Moving back to POST while waiting for needed info
Target release should be placed once a package build is known to fix a issue. Since this bug is not modified, the target version has been reset. Please use target milestone to plan a fix for a oVirt release.
(In reply to Eyal Edri from comment #25) > This bug has an open patch attached it (POST), can you provide info on it is > pending another patch backported to 4.1 or it can move to ON_QA? > If not, it might be best to move it back to POST status. The attached patch should attached to a different bug. I remove it and changed bug status back to MODIFIED.
Nir - you just posted another patch for a bug that's already ON_QA. Does this mean the ON_QA status was wrong and the bug needs to be moved back to POST?

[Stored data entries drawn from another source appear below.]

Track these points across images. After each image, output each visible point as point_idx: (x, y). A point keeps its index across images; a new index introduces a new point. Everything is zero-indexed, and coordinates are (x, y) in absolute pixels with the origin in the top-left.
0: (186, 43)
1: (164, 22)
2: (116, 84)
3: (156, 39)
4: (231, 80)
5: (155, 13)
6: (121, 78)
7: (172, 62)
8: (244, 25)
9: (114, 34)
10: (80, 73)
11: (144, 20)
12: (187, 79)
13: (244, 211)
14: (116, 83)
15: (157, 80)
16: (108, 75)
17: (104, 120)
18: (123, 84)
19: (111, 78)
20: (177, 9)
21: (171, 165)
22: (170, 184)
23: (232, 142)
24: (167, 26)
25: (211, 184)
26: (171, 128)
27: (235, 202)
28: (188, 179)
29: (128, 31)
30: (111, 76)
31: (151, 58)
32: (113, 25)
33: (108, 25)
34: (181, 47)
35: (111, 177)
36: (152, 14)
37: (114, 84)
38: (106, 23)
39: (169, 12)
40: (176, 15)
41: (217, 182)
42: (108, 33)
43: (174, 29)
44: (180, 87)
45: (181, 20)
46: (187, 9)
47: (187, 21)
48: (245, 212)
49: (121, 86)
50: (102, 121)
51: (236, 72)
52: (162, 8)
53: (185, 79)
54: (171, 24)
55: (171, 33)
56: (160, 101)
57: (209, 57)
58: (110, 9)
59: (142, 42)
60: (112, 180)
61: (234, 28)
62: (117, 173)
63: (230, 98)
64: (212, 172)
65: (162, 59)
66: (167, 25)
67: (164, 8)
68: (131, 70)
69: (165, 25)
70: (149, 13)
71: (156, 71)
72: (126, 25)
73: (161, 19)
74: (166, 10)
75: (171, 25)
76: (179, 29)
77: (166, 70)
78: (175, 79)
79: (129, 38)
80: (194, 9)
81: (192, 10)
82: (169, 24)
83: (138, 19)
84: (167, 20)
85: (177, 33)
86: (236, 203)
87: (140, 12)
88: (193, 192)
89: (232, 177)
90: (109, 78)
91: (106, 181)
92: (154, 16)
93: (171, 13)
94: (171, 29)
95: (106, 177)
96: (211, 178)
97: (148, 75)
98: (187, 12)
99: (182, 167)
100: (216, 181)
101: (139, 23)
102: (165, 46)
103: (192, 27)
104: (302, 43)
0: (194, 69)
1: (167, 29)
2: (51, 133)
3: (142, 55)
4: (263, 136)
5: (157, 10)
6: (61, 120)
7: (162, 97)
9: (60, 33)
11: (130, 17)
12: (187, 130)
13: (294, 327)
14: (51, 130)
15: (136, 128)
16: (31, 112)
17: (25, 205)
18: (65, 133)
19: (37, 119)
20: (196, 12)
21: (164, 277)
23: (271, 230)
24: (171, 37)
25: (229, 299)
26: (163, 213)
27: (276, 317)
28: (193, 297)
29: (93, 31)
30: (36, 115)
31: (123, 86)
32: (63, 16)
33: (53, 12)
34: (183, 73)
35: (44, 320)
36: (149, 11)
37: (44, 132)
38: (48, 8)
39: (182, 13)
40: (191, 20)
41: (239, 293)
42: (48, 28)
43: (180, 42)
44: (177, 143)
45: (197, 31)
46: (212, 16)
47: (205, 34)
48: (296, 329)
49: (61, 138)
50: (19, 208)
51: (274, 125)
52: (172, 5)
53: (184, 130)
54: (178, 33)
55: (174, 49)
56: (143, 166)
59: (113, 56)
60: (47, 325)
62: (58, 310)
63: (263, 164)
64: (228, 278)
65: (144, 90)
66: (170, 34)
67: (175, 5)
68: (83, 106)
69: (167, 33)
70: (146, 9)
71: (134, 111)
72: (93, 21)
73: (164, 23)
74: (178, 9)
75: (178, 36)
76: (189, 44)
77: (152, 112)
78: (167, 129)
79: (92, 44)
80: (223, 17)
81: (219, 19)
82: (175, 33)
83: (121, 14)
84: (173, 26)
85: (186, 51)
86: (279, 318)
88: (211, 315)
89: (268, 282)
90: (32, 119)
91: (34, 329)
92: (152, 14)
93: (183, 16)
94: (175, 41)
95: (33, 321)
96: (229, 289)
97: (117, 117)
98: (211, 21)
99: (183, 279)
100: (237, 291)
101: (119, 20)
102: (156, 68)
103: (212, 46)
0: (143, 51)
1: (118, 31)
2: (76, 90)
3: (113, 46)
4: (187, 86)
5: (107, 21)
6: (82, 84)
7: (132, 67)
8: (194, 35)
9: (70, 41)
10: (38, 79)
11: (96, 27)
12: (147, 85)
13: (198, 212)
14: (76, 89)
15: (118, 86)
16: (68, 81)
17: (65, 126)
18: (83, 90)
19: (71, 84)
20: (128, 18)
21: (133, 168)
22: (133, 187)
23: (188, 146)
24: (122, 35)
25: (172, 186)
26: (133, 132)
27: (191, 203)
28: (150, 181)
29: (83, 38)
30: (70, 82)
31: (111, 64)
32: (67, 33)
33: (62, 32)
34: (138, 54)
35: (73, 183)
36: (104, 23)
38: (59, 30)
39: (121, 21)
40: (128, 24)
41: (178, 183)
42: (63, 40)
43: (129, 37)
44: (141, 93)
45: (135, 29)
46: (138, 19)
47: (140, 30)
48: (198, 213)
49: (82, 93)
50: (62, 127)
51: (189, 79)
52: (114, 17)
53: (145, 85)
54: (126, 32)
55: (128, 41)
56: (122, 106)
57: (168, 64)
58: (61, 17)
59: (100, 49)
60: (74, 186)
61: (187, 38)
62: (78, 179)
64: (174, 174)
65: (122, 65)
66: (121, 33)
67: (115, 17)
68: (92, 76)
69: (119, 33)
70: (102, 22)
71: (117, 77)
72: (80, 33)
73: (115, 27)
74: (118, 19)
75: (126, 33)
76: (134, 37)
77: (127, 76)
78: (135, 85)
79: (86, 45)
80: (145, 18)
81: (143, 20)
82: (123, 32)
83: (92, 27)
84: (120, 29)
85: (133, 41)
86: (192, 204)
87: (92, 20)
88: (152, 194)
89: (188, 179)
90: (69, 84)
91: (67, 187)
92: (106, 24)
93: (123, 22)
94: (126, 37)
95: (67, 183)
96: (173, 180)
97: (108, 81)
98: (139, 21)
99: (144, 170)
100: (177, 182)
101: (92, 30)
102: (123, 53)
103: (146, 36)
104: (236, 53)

Verified with the following code: ------------------------------------ ovirt-engine-4.1.2.1-0.1.el7.noarch rhevm-4.1.2.1-0.1.el7.noarch vdsm-4.19.12-1.el7ev.x86_64 Verified with the following scenario: -------------------------------------- 1. Create a VM with 2 disks of 12g and 6g 2. Install OS on 12g disk and copy 1g of data to 2nd disk 3. Create 3 snapshots sna1, sna2, sna3 adding at least 500MB of new data between each snapshot 4. Start copying 2GB of new data to the disk and delete sna2 which performs a live merge operation >>>> The live merge operation is successful and is not aborted. Tier 1, 2 and 3 of automation passed and no live merge failures reported Will not move to verify until Nir replies as per Comment 29
(In reply to Allon Mureinik from comment #29) > Nir - you just posted another patch for a bug that's already ON_QA. > Does this mean the ON_QA status was wrong and the bug needs to be moved back > to POST? The posted patch fixes the root cause, avoiding calling blockCommit before the block job is ready. However this bug is about failing nicely when a blockCommit is not ready, and we do want to keep the new behavior. I remove this patch from this bug and added it to bug 1438850. Kevin, I think we can mark this as verified now.
Based on comment 31 moving to VERIFIED!